[EM] DP in a legislature

Abd ul-Rahman Lomax abd at lomaxdesign.com
Mon Mar 6 10:03:31 PST 2006

At 02:30 AM 3/6/2006, Jobst Heitzig <heitzig-j at web.de> wrote:
>To begin with: It might be the case that what you wrote contains the
>answer to what I will ask, but the sheer amount of your postings makes
>it completely impossible to read them in my 15 minutes a day I can afford...

I understand, and regret the volume. I need an editor. Any volunteers? :-)

>Here's the main problem I see when using non-secret proxy systems: If X
>can prove to Y that she named Y as her proxy, then people can buy votes:
>Y can give X money for naming her as proxy. This would result in a
>plutocracy instead of a democracy.

No, that question was not answered specifically. The problem with 
vote-buying is not what people usually think. The problem is secrecy. 
In an FA, nobody would bother to buy votes: it would buy you very little.

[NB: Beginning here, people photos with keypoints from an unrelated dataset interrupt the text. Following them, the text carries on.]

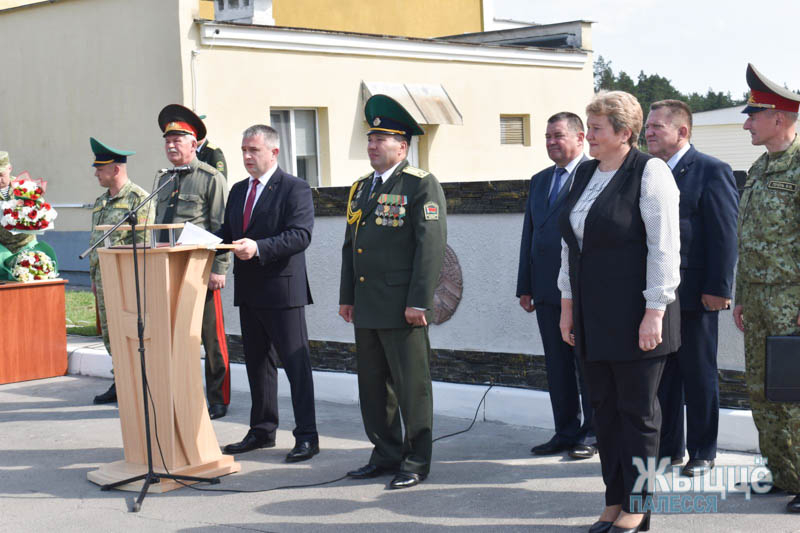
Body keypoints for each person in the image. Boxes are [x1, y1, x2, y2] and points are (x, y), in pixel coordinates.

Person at [559, 91, 681, 533]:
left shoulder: (650, 172)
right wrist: (567, 307)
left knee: (638, 415)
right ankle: (614, 500)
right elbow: (569, 247)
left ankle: (639, 505)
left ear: (624, 133)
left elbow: (664, 248)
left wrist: (654, 312)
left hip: (637, 316)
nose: (587, 135)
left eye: (595, 129)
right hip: (592, 316)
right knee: (604, 412)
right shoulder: (585, 172)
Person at [339, 94, 447, 490]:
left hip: (403, 306)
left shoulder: (420, 184)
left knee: (411, 387)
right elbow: (351, 246)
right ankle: (385, 453)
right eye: (370, 139)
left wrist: (419, 301)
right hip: (367, 305)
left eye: (380, 139)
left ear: (402, 146)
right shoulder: (361, 188)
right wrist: (347, 296)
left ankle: (416, 460)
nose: (372, 146)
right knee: (372, 387)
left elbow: (430, 246)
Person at [645, 100, 739, 477]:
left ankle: (703, 450)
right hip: (659, 294)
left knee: (698, 373)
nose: (648, 132)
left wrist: (719, 287)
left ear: (682, 131)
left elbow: (724, 234)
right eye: (647, 126)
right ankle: (670, 449)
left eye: (657, 126)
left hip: (697, 293)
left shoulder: (711, 170)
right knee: (664, 375)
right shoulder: (649, 171)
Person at [219, 125, 319, 462]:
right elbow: (228, 232)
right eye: (244, 150)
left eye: (254, 150)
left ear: (274, 152)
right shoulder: (238, 190)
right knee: (258, 365)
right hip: (249, 291)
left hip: (282, 291)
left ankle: (307, 436)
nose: (247, 156)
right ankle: (262, 431)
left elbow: (300, 235)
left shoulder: (294, 188)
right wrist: (197, 240)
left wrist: (259, 247)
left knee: (295, 365)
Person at [733, 63, 800, 513]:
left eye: (753, 116)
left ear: (778, 117)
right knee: (761, 390)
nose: (747, 124)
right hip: (757, 298)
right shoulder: (759, 167)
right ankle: (782, 472)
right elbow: (747, 237)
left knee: (794, 392)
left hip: (790, 299)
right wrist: (741, 295)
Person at [516, 112, 596, 460]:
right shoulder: (540, 180)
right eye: (548, 136)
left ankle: (591, 433)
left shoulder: (595, 175)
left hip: (582, 289)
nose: (551, 142)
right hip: (546, 290)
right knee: (557, 365)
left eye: (558, 135)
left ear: (580, 138)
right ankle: (565, 431)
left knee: (586, 364)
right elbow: (530, 234)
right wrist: (525, 285)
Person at [154, 104, 232, 419]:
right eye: (167, 140)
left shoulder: (210, 178)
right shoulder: (163, 179)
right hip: (167, 270)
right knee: (175, 336)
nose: (171, 145)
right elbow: (160, 225)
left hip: (200, 270)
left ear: (194, 143)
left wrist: (219, 269)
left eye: (178, 140)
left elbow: (222, 226)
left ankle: (218, 398)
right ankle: (182, 393)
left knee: (211, 339)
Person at [87, 138, 154, 404]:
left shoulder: (138, 199)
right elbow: (96, 242)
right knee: (110, 333)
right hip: (103, 277)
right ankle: (121, 380)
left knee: (130, 333)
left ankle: (138, 383)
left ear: (115, 169)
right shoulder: (101, 201)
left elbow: (143, 243)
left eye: (100, 169)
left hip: (125, 279)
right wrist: (94, 278)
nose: (96, 174)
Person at [0, 151, 35, 253]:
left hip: (26, 244)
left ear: (9, 168)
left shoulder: (24, 186)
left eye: (1, 175)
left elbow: (39, 210)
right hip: (1, 248)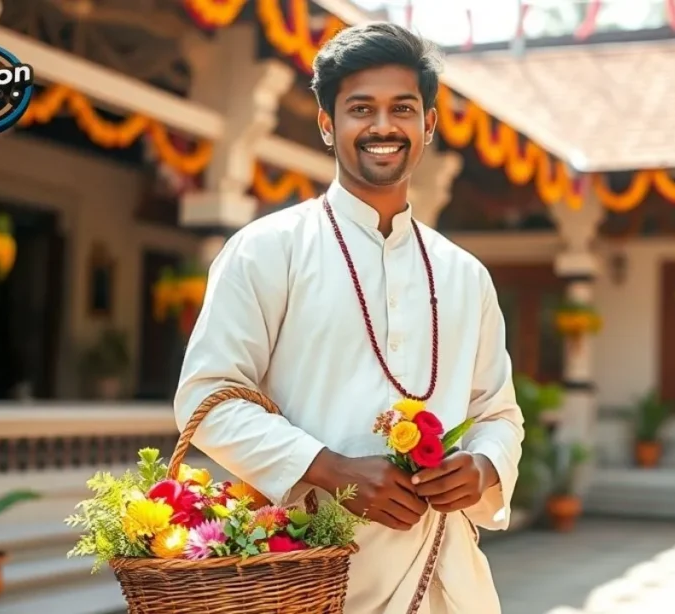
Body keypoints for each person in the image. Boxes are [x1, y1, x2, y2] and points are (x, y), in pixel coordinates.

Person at [174, 21, 524, 614]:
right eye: (361, 108)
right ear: (327, 124)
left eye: (403, 109)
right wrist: (330, 469)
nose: (383, 127)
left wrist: (483, 465)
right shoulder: (268, 248)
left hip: (445, 576)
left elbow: (499, 413)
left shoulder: (466, 275)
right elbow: (208, 398)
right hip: (305, 572)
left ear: (429, 125)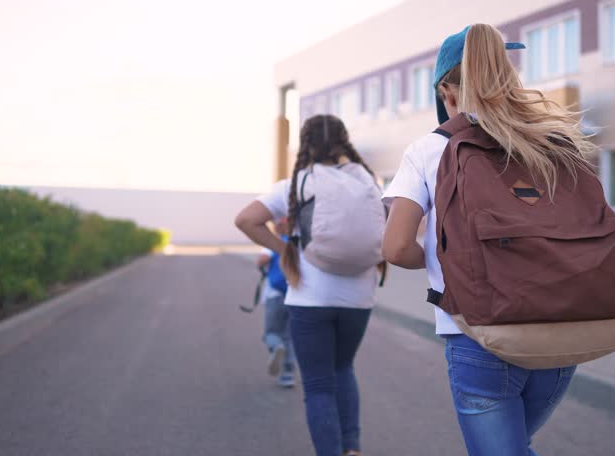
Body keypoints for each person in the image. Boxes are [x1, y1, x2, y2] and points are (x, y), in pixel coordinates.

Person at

In order for vote-buying to make any sense for the buyer, one would 
have to buy off a high-level proxy, and then the proxy would not only 
have to do something contrary to the public interest and the proxy's 
own uninfluenced judgement, but the proxy would have to successfully 
explain this to his or her constituency, who *will* question it. This 
is one reason why the collection factor (the average number of people 
direct represented by a proxy) should be small. If, under those 
conditions, you get back a form letter with some BS explanation, if 
you can't telephone and direct discuss it with your proxy, I'd say it 
is time to change proxies. Further, those lower-level proxies with 
direct access to the corrupted one can think, even if the 
higher-level proxy seems sincere, that he or she is merely 
idiosycratic about that issue, so, if direct voting is allowed (this 
is a very good reason to allow it), they would bypass the proxy and 
vote directly.

At a high level (this would be a high level, just below the 
qualifying level for full participation), proxies will be *very* 
involved and many of them might be attending assembly sessions. For 
them, direct voting would be trivial, and would carry with it all 
their votes. In other words, this high-level proxy, bought at great 
expense, ends up casting one vote (or only a relatively small number of votes).

As I did write, the corrupter ends up with a mouthful of hair.

By the way, we *have* a plutocracy already, and that will not change 
unless the economic system is changed. I'm not recommending that this 
be done in the near future, and I am entirely unsure that it is a 
good idea in the long run. The economic system will, in any case, be 
rather thoroughly reformed, but not by legislation and in a gentle 
way, by the formation of large consumer and employee FA/DP 
organizations. The *customers* have almost total power over the 
plutocrats, but cannot exercise it due to the lack of organization, 
and all attempts to organize consumers so far have created 
oligarchical structures, not democratic structures.

I've been writing that FA/DP will transform society. It is not just a 
casual observation, it is the result of about twenty years of 
studying the concept (as well as quite a bit of experience in 
organizations, particularly nonprofits).